Orang tersebut berbicara tanpa henti dihadapanku, mungkin saja dia memberikan informasi atau pun memarahiku yang sedari tadi duduk diparkiran seperti orang yang mencurigakan.
“I’m sorry, I couldn’t speak in Chinese. Any something I can help you?” ucapku sambil mengamati perawakannya.
“No la, I say to you: are you come late to go Tanjungpinang?” ucapnya dengan tergesa-gesa. Aku hanya berpikir bahwa ia adalah petugas kepelabuhanan disini.
“No, I just arrived. I want to look an ittennary nearest here.” ucapku dengan gestur.
“Oh… You want back tomorrow?” tanya orang tersebut.
“Yes. When the harbour open?” tanyaku sambil membuka ponselku untuk mengatur alarm esok hari.

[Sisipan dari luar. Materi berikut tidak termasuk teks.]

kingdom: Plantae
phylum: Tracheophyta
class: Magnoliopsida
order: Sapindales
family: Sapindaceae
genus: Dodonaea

Orang tersebut pun memberikan penjelasan menggunakan Singlish yang hanya bisa kumengerti beberapa kalimat saja. Setelah berkomunikasi lumayan lama dan menanyakan apakah saya bisa menginap di sini saja tepatnya di parkiran umum ini, respon orang tersebut pun mengizinkan namun hanya di samping pos penjagaan.
Mendapati izin dari petugas disana, aku merebahkan tubuhku di slah satu kursi panjang dan menyelimuti tubuhku dengan jaket yang kubawa.
Aku tak bisa memejamkan mataku hanya ada bayang-bayang masa lalu ku dan kak Kiki yang terus berevolusi menjadi kekhawatiran untukku. Terlebih lagi aku merasa sangat bersalah pernah berjanji pada Khaireza untuk menikahinya. Bahkan saat itu aku hanya berpikir hidupku tidak akan baik-baik saja nantinya karena akan ada karma yang mengintai.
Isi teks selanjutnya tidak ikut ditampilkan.